Reading text:
= Beginning of Section =

Tales along the way in my quest to Integrate Everything.

Lighting Up The Night

A strip of 5050 LED lights illumintate the stairs of my deck.

A strip of 5050 LED lights illumintate the stairs of my deck.


This past weekend I did some work in the yard, preparing it for the inevitable winter. One of the things that has long been on the back burner was to put up some lights in the back yard. When it is dark out, it can be very treacherous making one’s way around on the snow and ice in the dark. Several weeks ago Mark gave me some outdoor lights, a gesture that proved just enough of a spark to ignite a smoldering idea.

The lights seen on the stairs above are waterproof LED strips I bought from Aliexpress. So far, they’ve worked very well having survived a summer and a fall, complete with more than a couple of rainfalls. The winter may prove another story, but that will come in good time. Seen above at 16/255 power output from a prototype Venturii VDAC controller, they are more than bright enough to see in the dark. At full power, they are almost too bright. Even as it is, the light reflected off the deck surface from the LED strips shines on my bedroom ceiling if the Venetian blinds are tilted the right way.

= End of Section =

Record excerpts:
= Beginning of Section =

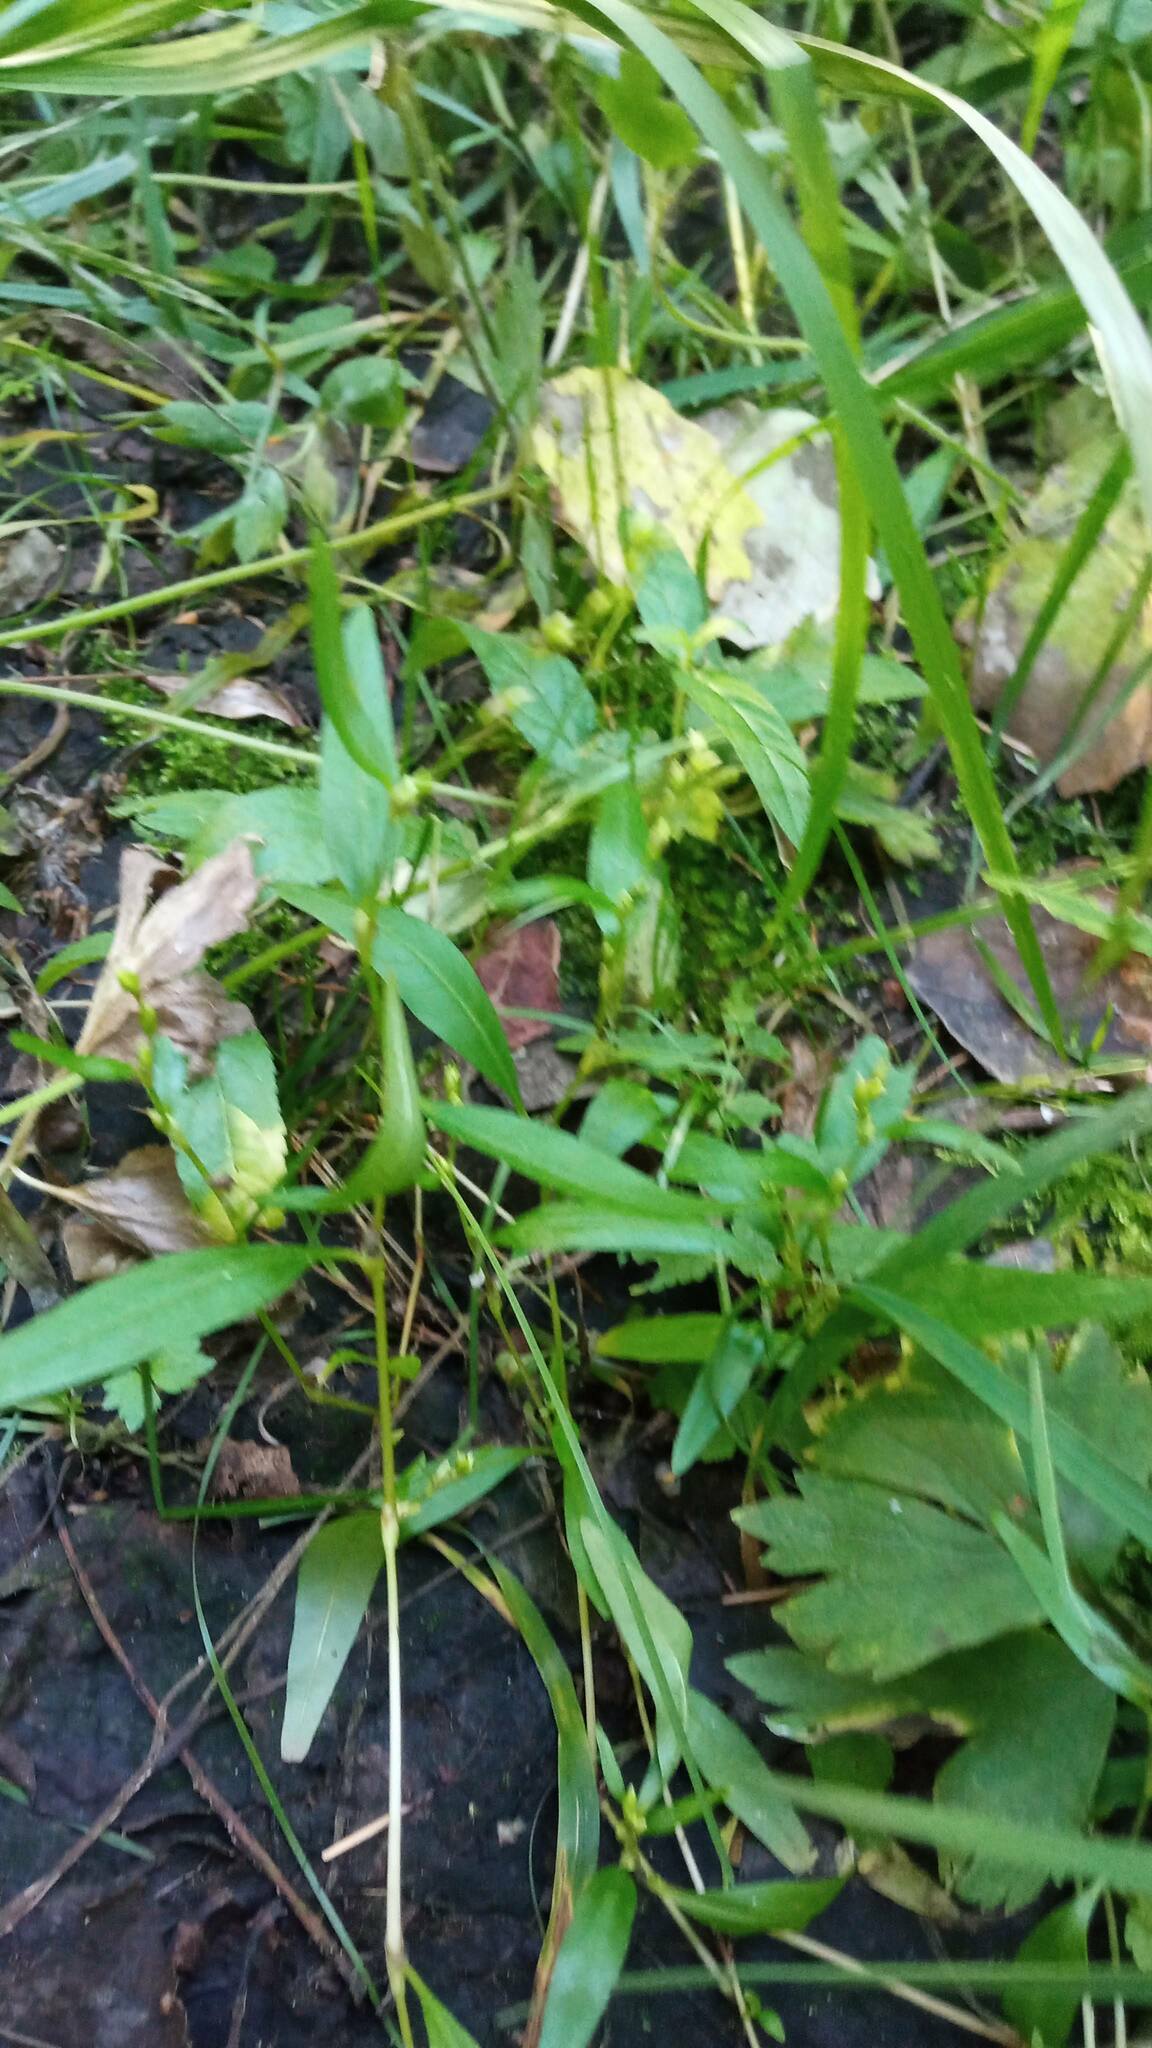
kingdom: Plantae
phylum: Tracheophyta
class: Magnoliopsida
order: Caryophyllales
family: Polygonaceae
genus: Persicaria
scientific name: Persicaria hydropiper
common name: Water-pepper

= End of Section =
= Beginning of Section =

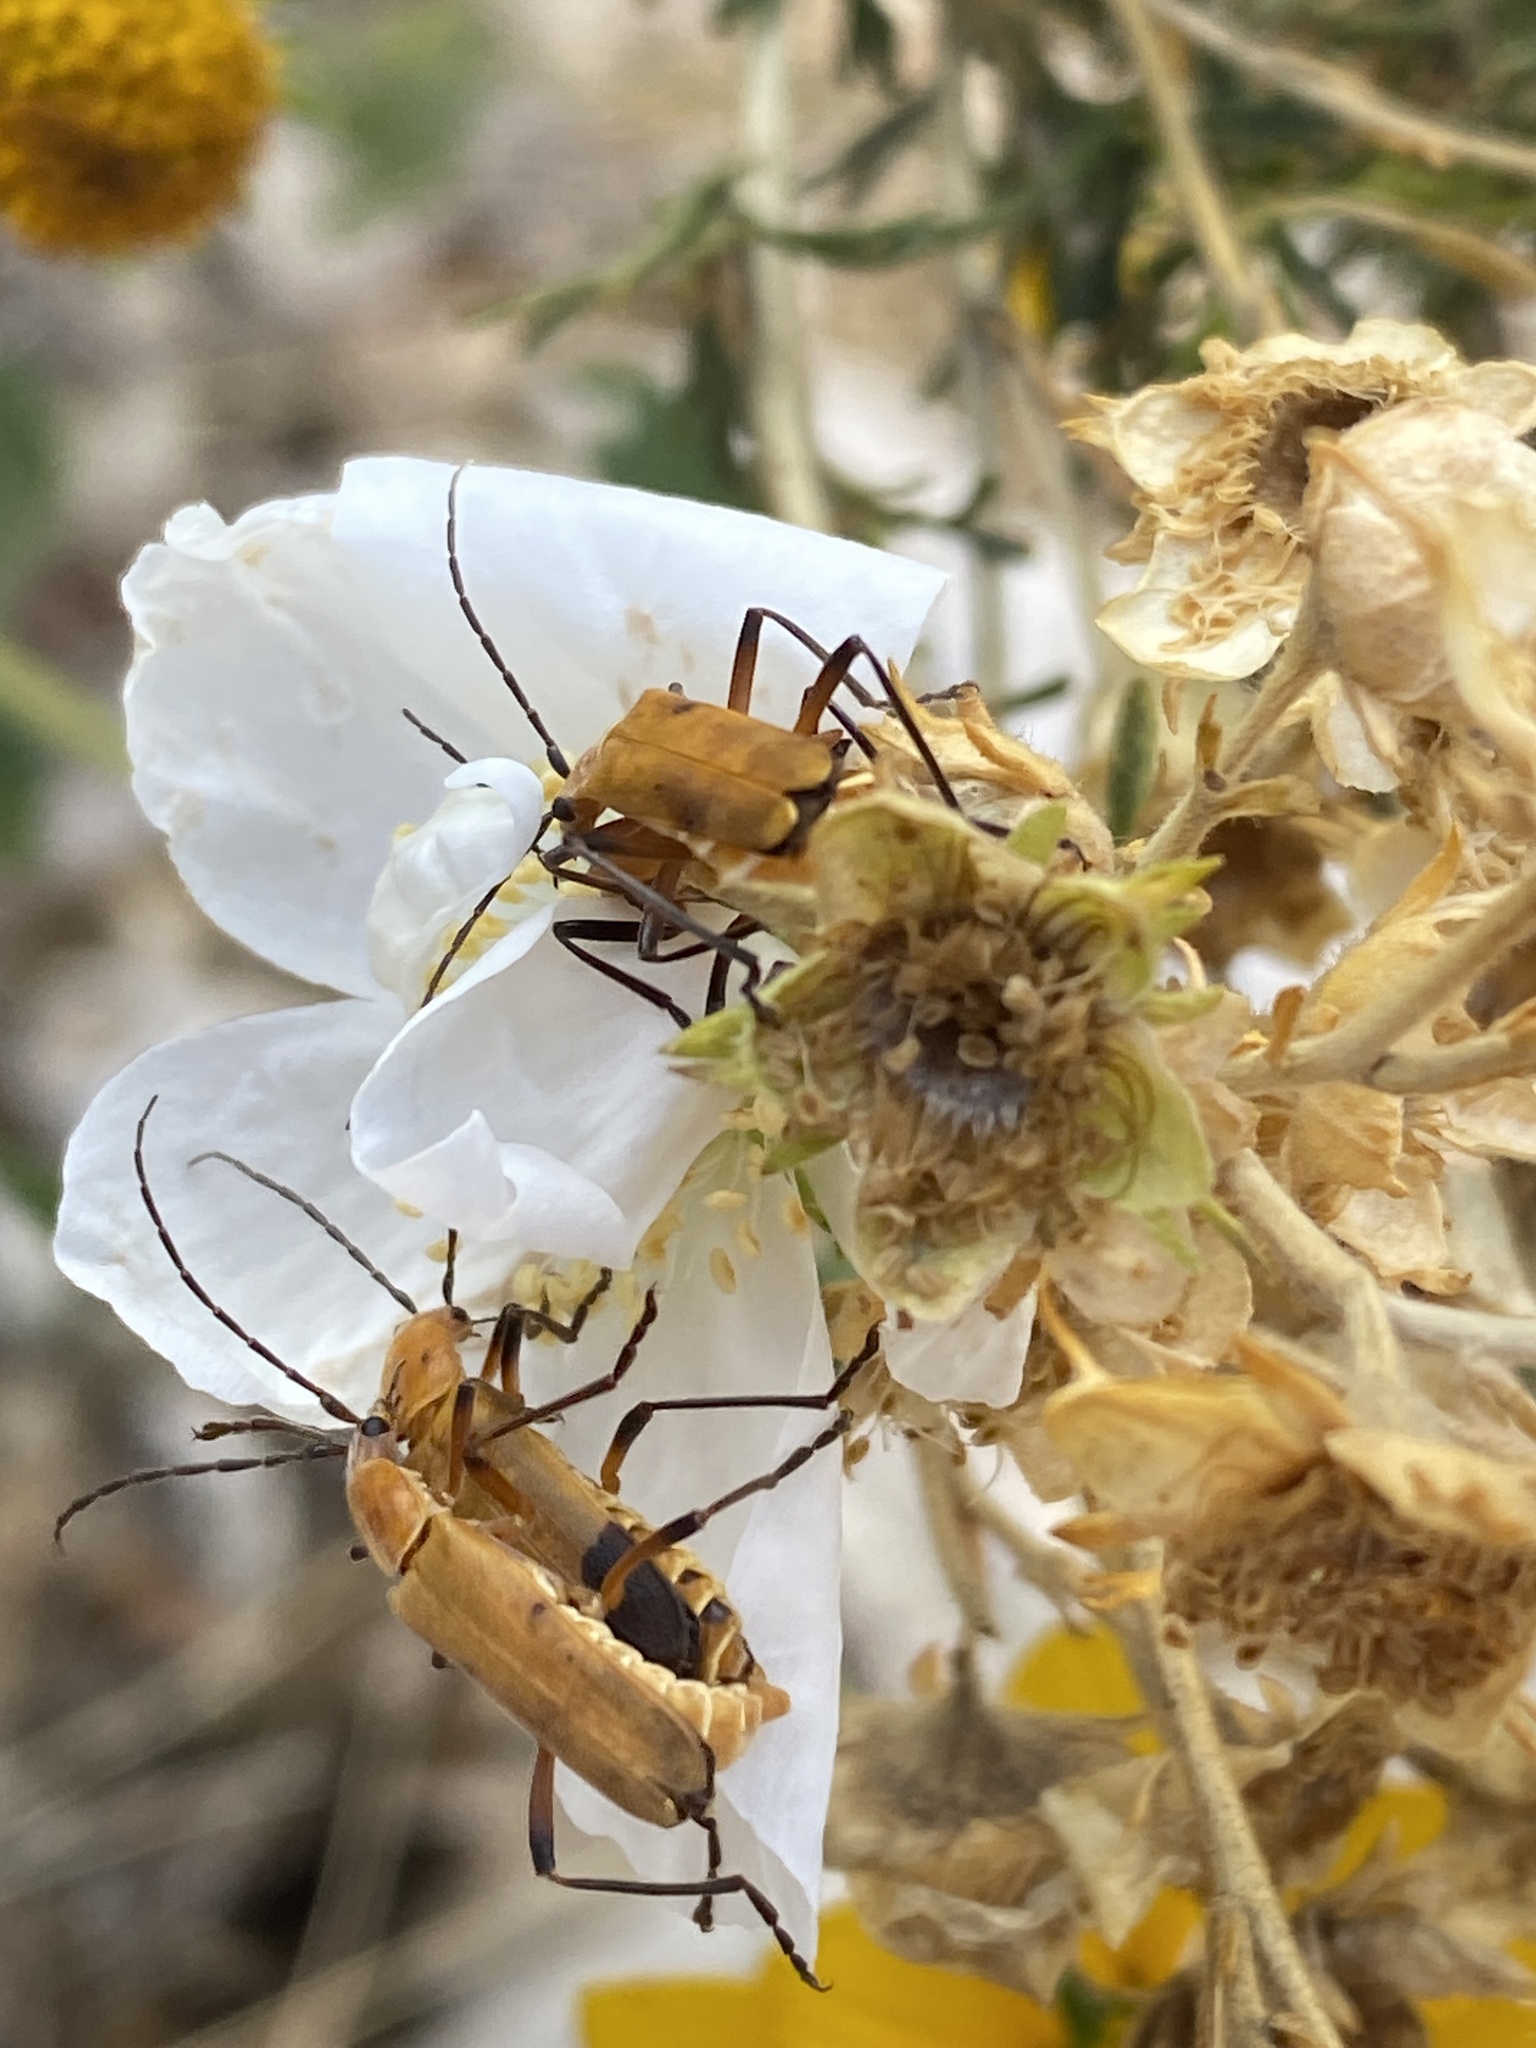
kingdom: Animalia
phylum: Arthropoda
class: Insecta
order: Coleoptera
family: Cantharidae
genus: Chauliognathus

= End of Section =

Aim of the task: Copy the post about the deck lights between "The lights seen" and "the right way.", inclusive, and switch "Venetian blinds" to "curtains". You won't need the items.

Answer section:
The lights seen on the stairs above are waterproof LED strips I bought from Aliexpress. So far, they’ve worked very well having survived a summer and a fall, complete with more than a couple of rainfalls. The winter may prove another story, but that will come in good time. Seen above at 16/255 power output from a prototype Venturii VDAC controller, they are more than bright enough to see in the dark. At full power, they are almost too bright. Even as it is, the light reflected off the deck surface from the LED strips shines on my bedroom ceiling if the curtains are tilted the right way.